Shorty threw the pistol down and pulled the little gun out of his boot and started walking toward Nigger Pete. Nigger Pete finally got his pistol up, but by then Shorty had shot him in the head, causing him to fall back off the stump.

I took a deep breath and broke open the four-gauge, pushed the big loads into it, then looked to see if there was some kind of window on that side of the house. There wasn’t. I began easing along the side wall of the cabin, holding the shotgun in front of me, realizing suddenly that this beast of a cannon might not only take out whatever bad guys were inside but might also kill Lula. I didn’t have long to think on that matter, because I was halfway along the wall when the hopping man hopped out of the doorway with his pistol, said, “Aha,” and Jimmie Sue shot him in the side of the head with the Winchester. He crumpled and started bleeding out.

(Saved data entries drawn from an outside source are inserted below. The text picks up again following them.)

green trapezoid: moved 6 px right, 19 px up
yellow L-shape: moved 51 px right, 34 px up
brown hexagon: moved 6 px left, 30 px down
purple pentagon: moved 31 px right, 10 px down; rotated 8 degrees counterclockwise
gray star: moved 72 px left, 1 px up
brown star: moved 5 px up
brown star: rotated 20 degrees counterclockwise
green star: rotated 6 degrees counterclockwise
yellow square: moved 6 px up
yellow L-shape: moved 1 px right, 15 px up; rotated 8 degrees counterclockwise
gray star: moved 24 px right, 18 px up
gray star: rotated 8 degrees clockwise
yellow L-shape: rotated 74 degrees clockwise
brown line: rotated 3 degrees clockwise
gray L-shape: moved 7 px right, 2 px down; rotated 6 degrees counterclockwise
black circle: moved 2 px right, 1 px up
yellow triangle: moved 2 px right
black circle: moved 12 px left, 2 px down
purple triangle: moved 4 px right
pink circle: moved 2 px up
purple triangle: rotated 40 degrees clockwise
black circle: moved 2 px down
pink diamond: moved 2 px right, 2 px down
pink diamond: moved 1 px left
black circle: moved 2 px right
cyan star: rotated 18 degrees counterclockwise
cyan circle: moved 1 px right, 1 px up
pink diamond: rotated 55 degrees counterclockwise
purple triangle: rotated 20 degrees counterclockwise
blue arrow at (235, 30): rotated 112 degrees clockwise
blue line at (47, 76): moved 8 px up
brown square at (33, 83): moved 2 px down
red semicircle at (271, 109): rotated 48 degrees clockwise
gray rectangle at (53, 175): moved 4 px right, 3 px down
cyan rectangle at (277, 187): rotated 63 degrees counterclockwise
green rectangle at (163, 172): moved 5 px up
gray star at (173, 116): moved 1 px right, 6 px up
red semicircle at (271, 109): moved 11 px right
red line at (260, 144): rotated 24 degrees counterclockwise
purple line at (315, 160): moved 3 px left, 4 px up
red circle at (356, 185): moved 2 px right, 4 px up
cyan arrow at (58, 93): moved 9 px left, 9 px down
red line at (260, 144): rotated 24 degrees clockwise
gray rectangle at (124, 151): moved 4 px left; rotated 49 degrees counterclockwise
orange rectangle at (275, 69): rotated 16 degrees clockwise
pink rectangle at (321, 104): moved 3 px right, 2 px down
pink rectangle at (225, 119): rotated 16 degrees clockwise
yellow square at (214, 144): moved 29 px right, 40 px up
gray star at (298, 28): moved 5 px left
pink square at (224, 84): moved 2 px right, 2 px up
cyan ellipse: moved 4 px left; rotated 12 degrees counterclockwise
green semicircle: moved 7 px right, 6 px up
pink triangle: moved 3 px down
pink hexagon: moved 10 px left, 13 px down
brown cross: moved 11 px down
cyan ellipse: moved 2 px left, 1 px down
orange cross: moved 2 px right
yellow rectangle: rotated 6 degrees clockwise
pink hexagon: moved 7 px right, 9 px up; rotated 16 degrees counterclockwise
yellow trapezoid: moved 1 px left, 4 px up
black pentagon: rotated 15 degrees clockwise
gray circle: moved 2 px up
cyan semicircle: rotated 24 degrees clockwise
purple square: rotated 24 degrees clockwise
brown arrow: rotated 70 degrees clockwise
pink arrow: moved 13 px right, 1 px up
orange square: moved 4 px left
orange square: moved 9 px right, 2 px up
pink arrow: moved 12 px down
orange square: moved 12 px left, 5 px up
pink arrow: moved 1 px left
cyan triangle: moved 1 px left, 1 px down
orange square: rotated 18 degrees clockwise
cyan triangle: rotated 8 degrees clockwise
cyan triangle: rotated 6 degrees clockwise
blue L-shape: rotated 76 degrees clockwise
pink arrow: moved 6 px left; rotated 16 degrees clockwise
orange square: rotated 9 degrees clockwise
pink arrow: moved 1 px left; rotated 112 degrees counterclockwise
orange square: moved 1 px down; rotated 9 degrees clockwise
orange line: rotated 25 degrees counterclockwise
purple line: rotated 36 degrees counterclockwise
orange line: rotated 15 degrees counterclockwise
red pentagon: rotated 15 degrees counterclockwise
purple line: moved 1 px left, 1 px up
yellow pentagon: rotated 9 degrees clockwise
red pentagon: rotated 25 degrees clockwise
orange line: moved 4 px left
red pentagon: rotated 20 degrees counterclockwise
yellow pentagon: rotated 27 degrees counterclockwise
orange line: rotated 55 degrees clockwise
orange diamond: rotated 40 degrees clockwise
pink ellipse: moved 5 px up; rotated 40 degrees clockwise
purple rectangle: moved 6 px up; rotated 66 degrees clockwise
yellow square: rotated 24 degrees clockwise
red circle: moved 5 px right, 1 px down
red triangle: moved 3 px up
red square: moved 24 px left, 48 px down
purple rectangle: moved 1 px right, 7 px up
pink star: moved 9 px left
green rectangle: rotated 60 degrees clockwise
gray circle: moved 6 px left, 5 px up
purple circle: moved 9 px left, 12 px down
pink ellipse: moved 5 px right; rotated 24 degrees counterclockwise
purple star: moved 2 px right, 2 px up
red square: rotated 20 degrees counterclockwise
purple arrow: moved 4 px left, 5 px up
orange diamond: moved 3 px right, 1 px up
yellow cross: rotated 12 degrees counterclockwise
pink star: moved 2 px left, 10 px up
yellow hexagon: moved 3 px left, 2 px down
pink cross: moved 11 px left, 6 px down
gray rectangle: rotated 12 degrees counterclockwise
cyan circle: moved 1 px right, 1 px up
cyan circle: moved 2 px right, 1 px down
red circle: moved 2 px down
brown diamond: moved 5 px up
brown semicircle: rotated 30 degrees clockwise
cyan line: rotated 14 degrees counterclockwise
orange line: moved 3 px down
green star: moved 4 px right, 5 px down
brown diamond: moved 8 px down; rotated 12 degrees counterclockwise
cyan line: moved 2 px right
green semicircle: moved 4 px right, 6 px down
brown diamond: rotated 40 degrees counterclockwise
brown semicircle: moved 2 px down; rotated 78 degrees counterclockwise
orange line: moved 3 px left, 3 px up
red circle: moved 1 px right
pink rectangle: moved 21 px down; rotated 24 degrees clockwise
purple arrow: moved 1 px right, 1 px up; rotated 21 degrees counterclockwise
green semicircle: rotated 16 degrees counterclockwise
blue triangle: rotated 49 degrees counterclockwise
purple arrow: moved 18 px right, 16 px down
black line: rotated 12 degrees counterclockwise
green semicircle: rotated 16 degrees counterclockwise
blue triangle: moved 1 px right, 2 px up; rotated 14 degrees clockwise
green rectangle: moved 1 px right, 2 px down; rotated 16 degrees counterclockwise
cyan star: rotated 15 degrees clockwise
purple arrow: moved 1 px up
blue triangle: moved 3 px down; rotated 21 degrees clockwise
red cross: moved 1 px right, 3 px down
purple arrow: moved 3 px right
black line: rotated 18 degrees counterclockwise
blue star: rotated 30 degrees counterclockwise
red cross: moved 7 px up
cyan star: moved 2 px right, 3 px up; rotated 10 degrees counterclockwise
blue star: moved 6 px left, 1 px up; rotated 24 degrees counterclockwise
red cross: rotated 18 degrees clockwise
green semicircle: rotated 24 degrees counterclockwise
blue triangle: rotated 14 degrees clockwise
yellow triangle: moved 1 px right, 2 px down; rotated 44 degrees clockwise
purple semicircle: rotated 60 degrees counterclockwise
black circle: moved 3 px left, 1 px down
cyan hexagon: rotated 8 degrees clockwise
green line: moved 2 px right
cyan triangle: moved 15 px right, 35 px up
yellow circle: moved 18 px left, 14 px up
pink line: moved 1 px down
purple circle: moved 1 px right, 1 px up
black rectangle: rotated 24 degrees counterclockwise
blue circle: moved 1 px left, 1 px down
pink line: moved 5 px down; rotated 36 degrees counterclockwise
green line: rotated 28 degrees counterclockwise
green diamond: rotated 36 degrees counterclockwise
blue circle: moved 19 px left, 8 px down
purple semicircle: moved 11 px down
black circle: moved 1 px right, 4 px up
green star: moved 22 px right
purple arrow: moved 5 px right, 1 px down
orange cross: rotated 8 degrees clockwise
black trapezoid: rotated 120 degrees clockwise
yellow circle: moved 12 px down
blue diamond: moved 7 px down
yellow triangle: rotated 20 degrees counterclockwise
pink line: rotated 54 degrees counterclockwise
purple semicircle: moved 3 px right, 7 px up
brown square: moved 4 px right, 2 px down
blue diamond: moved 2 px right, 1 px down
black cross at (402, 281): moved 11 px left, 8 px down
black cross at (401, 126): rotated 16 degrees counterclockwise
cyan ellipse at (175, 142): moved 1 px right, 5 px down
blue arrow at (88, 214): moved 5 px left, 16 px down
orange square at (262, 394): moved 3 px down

“Aha,” Jimmie Sue yelled out.

I glanced in her direction. She had her head raised up from behind the deceased horse. I nodded at her. She smiled and ducked down out of sight.

I was trying not to breathe heavy, but it was easier said than done. I was sure I sounded like I was a bellows trying to heat up a fire and that my heart sounded like I was banging on a drum, but something kept me moving toward that doorway. I could see that the hopping man had dropped his pistol and that it lay on my side of the doorway. I decided I ought to grab onto it so maybe I could manage to have something to shoot that might not take out the whole room, including my sister. The thing against that, however, was my bad marksmanship. I decided on the pistol nonetheless.

My head was throbbing from all the firing, my ears ached so bad from all the gunfire I thought they might bleed, and the stench from the burning body of the bear tormentor was thick in the air, making the coffee in my stomach churn, and there was a taste in my mouth like spoiled buttermilk mixed with copper.

I got my mind back on my business, and just as I was at the doorway, reaching down to get the dead man’s revolver, I heard Shorty yell out behind the cabin at Nigger Pete, “Are you not dead yet?” and there was another shot.

I figured that was a good time for me, since Shorty’s voice and the shot might have put the ones in the cabin slightly off their game for a moment. I stepped through that doorway, the pistol in my right hand and the shotgun in my left.